TASK TO CARRY OUT
Every line that contains the word "oder" should be copied from the records below.

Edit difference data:
-- -- --

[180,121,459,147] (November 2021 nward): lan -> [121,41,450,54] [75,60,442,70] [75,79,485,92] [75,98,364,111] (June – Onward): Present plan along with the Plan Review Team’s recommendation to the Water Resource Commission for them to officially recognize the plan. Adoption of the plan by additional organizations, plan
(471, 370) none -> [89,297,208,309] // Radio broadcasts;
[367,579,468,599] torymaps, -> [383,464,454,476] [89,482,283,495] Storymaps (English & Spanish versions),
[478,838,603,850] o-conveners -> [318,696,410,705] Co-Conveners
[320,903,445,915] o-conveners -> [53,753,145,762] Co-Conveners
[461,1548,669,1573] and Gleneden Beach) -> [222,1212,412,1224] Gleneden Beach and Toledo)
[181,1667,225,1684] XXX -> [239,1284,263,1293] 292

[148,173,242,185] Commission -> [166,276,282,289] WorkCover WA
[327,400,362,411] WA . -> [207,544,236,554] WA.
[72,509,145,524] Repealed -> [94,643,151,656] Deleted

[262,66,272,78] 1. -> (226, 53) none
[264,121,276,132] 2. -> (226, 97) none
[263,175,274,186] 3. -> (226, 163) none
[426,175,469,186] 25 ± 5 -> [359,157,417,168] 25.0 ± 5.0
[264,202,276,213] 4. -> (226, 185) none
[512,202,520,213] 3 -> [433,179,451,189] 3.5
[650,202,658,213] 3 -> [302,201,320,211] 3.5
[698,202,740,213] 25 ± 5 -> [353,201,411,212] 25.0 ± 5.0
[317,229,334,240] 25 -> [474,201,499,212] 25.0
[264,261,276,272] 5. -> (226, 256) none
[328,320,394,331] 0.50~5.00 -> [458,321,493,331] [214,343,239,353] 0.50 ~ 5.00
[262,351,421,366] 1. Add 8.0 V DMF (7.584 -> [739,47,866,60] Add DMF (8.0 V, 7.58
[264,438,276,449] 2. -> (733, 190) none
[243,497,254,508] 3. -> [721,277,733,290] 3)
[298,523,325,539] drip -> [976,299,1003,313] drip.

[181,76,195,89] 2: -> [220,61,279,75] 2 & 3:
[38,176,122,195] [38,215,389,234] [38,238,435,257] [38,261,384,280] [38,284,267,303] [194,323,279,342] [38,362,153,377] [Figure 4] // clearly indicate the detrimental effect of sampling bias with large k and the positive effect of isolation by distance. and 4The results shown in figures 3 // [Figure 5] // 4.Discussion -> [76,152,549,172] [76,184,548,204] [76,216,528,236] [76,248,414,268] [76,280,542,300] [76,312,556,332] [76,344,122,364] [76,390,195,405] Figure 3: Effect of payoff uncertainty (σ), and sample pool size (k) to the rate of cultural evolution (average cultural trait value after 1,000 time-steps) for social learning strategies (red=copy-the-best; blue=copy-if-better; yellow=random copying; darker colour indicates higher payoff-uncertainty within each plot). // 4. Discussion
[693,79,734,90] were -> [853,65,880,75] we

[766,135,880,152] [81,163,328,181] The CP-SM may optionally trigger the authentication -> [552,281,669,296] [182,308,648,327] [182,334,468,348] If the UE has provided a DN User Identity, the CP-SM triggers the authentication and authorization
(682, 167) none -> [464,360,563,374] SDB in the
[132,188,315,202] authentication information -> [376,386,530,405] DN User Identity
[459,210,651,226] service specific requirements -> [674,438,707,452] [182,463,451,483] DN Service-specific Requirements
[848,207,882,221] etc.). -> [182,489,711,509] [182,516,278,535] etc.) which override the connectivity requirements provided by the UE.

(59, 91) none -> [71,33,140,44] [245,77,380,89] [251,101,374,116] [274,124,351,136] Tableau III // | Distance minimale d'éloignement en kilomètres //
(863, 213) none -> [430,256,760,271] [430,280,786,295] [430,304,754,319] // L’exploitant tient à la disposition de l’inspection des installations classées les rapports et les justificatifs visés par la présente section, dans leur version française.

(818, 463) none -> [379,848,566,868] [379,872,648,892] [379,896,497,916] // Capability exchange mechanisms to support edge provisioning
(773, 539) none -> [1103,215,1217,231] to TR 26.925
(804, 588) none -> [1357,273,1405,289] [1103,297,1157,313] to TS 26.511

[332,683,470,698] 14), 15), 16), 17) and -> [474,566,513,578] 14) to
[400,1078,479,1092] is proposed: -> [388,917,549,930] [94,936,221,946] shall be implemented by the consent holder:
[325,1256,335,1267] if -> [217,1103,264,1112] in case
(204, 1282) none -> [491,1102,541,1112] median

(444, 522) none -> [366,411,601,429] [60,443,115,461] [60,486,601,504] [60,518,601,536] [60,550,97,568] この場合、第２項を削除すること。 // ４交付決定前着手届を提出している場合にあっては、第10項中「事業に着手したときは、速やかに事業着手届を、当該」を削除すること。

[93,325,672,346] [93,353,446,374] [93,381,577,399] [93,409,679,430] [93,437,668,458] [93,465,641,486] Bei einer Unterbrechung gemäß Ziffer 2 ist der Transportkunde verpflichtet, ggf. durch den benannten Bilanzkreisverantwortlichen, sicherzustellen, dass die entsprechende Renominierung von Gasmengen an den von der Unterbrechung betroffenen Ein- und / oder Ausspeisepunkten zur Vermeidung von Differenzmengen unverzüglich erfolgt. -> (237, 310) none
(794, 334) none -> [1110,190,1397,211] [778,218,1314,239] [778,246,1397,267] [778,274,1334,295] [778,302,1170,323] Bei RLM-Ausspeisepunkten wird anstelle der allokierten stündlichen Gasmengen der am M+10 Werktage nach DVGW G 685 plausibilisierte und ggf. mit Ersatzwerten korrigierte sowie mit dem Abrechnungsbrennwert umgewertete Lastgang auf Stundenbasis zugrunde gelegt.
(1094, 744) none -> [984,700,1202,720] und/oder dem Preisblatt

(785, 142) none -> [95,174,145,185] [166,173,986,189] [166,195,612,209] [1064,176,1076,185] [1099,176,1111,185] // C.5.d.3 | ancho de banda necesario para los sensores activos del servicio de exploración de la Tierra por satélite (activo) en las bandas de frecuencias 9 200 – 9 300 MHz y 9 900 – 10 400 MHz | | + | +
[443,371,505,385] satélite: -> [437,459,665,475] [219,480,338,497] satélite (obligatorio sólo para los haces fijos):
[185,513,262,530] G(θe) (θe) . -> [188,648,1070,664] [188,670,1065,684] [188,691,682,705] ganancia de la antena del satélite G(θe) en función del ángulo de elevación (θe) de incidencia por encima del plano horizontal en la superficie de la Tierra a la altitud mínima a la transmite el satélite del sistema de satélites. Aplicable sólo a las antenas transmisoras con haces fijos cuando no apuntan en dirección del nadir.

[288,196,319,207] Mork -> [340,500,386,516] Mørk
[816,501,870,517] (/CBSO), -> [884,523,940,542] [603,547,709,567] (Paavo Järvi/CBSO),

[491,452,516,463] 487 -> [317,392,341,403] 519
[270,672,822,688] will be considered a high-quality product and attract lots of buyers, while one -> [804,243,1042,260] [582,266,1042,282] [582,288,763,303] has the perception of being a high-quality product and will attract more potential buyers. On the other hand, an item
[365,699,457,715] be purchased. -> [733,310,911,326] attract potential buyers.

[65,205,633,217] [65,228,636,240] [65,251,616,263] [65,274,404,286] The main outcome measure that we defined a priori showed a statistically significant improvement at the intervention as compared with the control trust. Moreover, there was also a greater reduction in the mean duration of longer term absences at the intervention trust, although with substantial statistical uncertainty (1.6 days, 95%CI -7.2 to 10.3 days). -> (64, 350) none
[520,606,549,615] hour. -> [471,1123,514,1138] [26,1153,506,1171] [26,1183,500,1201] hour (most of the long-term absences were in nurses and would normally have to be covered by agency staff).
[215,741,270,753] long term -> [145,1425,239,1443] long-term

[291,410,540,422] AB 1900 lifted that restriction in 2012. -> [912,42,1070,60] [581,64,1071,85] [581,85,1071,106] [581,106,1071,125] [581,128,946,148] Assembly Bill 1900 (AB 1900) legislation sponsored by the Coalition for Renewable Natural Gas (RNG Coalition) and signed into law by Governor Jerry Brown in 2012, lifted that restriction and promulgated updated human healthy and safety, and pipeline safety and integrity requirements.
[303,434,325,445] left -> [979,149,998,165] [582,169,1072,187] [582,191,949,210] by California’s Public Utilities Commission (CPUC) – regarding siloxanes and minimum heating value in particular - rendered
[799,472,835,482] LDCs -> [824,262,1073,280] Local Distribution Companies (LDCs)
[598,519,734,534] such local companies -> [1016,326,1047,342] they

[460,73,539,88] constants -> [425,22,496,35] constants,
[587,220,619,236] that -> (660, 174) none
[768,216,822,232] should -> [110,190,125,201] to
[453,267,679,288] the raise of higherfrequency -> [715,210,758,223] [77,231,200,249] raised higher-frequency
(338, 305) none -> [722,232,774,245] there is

-- -- --

RESULT OF THIS TASK
[93,325,672,346] [93,353,446,374] [93,381,577,399] [93,409,679,430] [93,437,668,458] [93,465,641,486] Bei einer Unterbrechung gemäß Ziffer 2 ist der Transportkunde verpflichtet, ggf. durch den benannten Bilanzkreisverantwortlichen, sicherzustellen, dass die entsprechende Renominierung von Gasmengen an den von der Unterbrechung betroffenen Ein- und / oder Ausspeisepunkten zur Vermeidung von Differenzmengen unverzüglich erfolgt. -> (237, 310) none
(1094, 744) none -> [984,700,1202,720] und/oder dem Preisblatt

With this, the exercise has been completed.